⟨

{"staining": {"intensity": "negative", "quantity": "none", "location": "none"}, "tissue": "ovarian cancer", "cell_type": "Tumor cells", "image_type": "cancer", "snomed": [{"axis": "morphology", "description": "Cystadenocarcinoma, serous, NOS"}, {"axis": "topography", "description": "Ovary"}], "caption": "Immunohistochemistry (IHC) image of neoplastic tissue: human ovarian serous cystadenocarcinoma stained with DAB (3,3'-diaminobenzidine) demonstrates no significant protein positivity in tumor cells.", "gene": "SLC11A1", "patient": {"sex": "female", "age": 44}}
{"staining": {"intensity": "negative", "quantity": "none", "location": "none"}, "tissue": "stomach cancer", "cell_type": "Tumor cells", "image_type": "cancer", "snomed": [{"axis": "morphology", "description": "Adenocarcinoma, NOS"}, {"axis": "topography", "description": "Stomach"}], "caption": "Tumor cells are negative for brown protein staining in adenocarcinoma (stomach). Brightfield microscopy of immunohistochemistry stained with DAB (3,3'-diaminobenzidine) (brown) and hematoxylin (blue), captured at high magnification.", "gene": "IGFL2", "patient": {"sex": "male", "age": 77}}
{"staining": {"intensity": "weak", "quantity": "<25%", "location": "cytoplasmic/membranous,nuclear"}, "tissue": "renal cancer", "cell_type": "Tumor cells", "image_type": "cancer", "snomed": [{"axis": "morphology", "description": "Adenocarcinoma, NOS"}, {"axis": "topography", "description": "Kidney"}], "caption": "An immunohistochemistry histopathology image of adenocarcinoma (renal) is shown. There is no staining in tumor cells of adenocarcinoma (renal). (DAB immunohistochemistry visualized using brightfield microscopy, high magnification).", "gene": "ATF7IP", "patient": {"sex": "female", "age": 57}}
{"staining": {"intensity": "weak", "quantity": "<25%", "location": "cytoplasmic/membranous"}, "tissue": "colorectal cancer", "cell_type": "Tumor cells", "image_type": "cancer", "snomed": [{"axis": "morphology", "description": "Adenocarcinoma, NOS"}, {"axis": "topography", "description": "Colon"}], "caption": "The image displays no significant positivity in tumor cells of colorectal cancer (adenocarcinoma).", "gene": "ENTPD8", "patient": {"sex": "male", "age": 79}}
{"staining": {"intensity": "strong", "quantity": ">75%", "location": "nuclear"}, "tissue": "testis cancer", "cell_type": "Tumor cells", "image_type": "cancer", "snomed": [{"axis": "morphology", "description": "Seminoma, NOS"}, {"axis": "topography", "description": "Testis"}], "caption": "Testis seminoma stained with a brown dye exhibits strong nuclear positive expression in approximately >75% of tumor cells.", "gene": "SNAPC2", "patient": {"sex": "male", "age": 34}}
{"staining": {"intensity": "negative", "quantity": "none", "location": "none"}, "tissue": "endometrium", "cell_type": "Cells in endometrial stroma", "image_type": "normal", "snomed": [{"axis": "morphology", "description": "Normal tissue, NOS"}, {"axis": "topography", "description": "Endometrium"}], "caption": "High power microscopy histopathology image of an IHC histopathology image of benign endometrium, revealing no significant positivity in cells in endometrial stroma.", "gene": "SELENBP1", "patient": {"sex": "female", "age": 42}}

⟩

### WORK TO BE COMPLETED:
Transcribe the listing above exactly as shown.

### EXERCISE ANSWER:
{"staining": {"intensity": "negative", "quantity": "none", "location": "none"}, "tissue": "ovarian cancer", "cell_type": "Tumor cells", "image_type": "cancer", "snomed": [{"axis": "morphology", "description": "Cystadenocarcinoma, serous, NOS"}, {"axis": "topography", "description": "Ovary"}], "caption": "Immunohistochemistry (IHC) image of neoplastic tissue: human ovarian serous cystadenocarcinoma stained with DAB (3,3'-diaminobenzidine) demonstrates no significant protein positivity in tumor cells.", "gene": "SLC11A1", "patient": {"sex": "female", "age": 44}}
{"staining": {"intensity": "negative", "quantity": "none", "location": "none"}, "tissue": "stomach cancer", "cell_type": "Tumor cells", "image_type": "cancer", "snomed": [{"axis": "morphology", "description": "Adenocarcinoma, NOS"}, {"axis": "topography", "description": "Stomach"}], "caption": "Tumor cells are negative for brown protein staining in adenocarcinoma (stomach). Brightfield microscopy of immunohistochemistry stained with DAB (3,3'-diaminobenzidine) (brown) and hematoxylin (blue), captured at high magnification.", "gene": "IGFL2", "patient": {"sex": "male", "age": 77}}
{"staining": {"intensity": "weak", "quantity": "<25%", "location": "cytoplasmic/membranous,nuclear"}, "tissue": "renal cancer", "cell_type": "Tumor cells", "image_type": "cancer", "snomed": [{"axis": "morphology", "description": "Adenocarcinoma, NOS"}, {"axis": "topography", "description": "Kidney"}], "caption": "An immunohistochemistry histopathology image of adenocarcinoma (renal) is shown. There is no staining in tumor cells of adenocarcinoma (renal). (DAB immunohistochemistry visualized using brightfield microscopy, high magnification).", "gene": "ATF7IP", "patient": {"sex": "female", "age": 57}}
{"staining": {"intensity": "weak", "quantity": "<25%", "location": "cytoplasmic/membranous"}, "tissue": "colorectal cancer", "cell_type": "Tumor cells", "image_type": "cancer", "snomed": [{"axis": "morphology", "description": "Adenocarcinoma, NOS"}, {"axis": "topography", "description": "Colon"}], "caption": "The image displays no significant positivity in tumor cells of colorectal cancer (adenocarcinoma).", "gene": "ENTPD8", "patient": {"sex": "male", "age": 79}}
{"staining": {"intensity": "strong", "quantity": ">75%", "location": "nuclear"}, "tissue": "testis cancer", "cell_type": "Tumor cells", "image_type": "cancer", "snomed": [{"axis": "morphology", "description": "Seminoma, NOS"}, {"axis": "topography", "description": "Testis"}], "caption": "Testis seminoma stained with a brown dye exhibits strong nuclear positive expression in approximately >75% of tumor cells.", "gene": "SNAPC2", "patient": {"sex": "male", "age": 34}}
{"staining": {"intensity": "negative", "quantity": "none", "location": "none"}, "tissue": "endometrium", "cell_type": "Cells in endometrial stroma", "image_type": "normal", "snomed": [{"axis": "morphology", "description": "Normal tissue, NOS"}, {"axis": "topography", "description": "Endometrium"}], "caption": "High power microscopy histopathology image of an IHC histopathology image of benign endometrium, revealing no significant positivity in cells in endometrial stroma.", "gene": "SELENBP1", "patient": {"sex": "female", "age": 42}}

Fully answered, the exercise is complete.